Remember when people like Lee Atwater and Karl Rove ran the Republican political machine and out-manuevered Democrats at every turn? That seems forever ago. Personally, I trace the beginning of this decline to Karl Rove’s announcement of a “permanent Republican majority.” It was a clumsy labeling, both for its taunting of Democrats sparking a fundraising boom and its rhetorical similarity to the “1000-year Reich.” Don’t compare your party to totalitarianism is a pretty good lesson.
Now Republicans are confronting the Affordable Care Act debate with the mantra “Repeal and Replace.” First, the message implicitly recognizes that Republicans are losing the health care debate. In 2010, Republicans called for a simple repeal of the law and win the House. Now, the mood has shifted and Republicans recognize that, even if the Affordable Care Act is unpopular, returning to the old system with skyrocketing costs and no plan for over 30 million uninsured Americans is even more unpopular. Opening from a position of weakness is never a good move.

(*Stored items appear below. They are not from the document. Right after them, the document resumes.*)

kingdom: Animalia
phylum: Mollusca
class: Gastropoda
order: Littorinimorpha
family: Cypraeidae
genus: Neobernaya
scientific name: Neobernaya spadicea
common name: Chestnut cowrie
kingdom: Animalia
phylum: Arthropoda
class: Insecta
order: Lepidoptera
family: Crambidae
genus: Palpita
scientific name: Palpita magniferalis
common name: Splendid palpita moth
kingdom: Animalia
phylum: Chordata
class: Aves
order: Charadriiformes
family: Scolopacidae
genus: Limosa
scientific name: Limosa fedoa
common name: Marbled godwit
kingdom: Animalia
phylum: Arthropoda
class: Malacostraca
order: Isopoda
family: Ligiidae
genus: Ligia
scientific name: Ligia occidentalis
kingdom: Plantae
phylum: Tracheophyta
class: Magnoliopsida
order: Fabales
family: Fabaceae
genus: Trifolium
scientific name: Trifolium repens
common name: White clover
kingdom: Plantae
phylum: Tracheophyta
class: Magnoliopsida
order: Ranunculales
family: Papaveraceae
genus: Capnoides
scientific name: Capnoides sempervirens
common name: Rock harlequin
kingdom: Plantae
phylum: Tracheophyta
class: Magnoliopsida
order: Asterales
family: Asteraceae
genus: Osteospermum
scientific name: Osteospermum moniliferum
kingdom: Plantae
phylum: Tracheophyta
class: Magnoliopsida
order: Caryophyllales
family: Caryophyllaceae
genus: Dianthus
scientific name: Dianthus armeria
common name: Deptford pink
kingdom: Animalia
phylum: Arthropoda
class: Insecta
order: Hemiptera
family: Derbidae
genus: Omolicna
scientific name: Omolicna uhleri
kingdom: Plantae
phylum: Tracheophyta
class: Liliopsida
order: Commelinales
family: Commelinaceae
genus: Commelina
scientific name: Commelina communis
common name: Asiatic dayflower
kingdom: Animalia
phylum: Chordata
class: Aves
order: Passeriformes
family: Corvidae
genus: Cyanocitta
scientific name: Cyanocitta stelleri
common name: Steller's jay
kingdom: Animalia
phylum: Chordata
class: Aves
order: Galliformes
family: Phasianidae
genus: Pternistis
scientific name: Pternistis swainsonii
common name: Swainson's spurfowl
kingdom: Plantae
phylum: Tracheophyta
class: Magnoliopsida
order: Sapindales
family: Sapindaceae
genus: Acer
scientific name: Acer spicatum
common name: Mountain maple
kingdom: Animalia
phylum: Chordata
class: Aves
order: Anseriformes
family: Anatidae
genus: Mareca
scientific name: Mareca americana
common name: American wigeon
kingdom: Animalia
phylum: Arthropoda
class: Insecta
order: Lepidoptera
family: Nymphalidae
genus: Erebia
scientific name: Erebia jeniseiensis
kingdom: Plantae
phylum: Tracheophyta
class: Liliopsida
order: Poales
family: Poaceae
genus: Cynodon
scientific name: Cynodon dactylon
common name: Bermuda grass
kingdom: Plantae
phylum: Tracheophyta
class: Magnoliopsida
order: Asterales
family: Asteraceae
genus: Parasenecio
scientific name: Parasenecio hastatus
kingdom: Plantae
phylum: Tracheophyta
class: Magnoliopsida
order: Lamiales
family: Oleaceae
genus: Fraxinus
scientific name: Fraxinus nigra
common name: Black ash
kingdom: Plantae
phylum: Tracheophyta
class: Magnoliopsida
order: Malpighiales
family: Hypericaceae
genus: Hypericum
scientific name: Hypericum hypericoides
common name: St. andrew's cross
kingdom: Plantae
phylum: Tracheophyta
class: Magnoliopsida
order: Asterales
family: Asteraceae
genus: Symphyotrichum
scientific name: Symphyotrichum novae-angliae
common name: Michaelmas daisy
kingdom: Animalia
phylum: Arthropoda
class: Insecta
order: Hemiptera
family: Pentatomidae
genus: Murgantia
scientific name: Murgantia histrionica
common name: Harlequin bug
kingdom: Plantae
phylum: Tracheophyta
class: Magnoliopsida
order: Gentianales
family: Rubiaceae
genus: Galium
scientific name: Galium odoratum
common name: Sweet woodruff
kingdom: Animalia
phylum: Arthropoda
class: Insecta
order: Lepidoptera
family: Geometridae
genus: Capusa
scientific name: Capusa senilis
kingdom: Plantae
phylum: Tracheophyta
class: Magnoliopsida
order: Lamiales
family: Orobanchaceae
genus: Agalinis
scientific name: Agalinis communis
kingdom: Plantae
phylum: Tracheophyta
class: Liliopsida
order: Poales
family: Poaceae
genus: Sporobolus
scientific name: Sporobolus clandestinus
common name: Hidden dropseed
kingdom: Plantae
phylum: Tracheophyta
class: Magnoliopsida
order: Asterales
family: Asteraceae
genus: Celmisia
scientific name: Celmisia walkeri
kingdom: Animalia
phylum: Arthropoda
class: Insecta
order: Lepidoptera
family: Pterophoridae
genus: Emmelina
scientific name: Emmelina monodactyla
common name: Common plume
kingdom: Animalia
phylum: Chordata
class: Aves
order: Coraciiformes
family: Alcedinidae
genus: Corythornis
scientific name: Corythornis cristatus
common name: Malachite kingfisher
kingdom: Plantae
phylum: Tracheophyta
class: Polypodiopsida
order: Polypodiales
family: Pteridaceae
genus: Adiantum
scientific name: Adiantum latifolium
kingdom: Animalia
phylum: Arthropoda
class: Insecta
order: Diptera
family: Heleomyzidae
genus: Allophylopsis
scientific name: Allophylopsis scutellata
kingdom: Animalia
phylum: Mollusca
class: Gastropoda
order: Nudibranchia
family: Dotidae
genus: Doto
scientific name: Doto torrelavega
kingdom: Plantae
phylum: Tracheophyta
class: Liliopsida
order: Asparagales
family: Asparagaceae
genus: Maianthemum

Not to mention the fact that the Affordable Care Act is becoming increasingly popular. After sitting for years at almost 20 points more unpopular than popular, Americans are now evenly divided on the Affordable Care Act and a majority, regardless of their personal feelings, want Republicans to stop trying to prevent the implementation of the law. Sticking to “Repeal and Replace” as a campaign centerpiece while the public turns the other way puts Republicans on the wrong side of history.
But the biggest problem with the “Repeal and Replace” mantra is that Republicans rolled this out before giving any serious thought to the “Replace” portion. In the past, conservative talking heads could repeat that phrase enough that they could drill it into the heads of a portion of the American public. Think: “Secret plan to end the war in Vietnam.” But now, people are responding to the “Repeal and Replace” message and asking the simple question, “‘Replace’ with what?” to hilarious effect.
For example, Mitch McConnell can’t figure out why covering the uninsured under the Affordable Care Act matters:
Or John Boehner on Face the Nation where he persistently refused to answer Norah O’Donnell’s questions about the specific replacement:
Never, ever, ever promise to implement a program until you have a program in mind. You end up looking stupid and untrustworthy.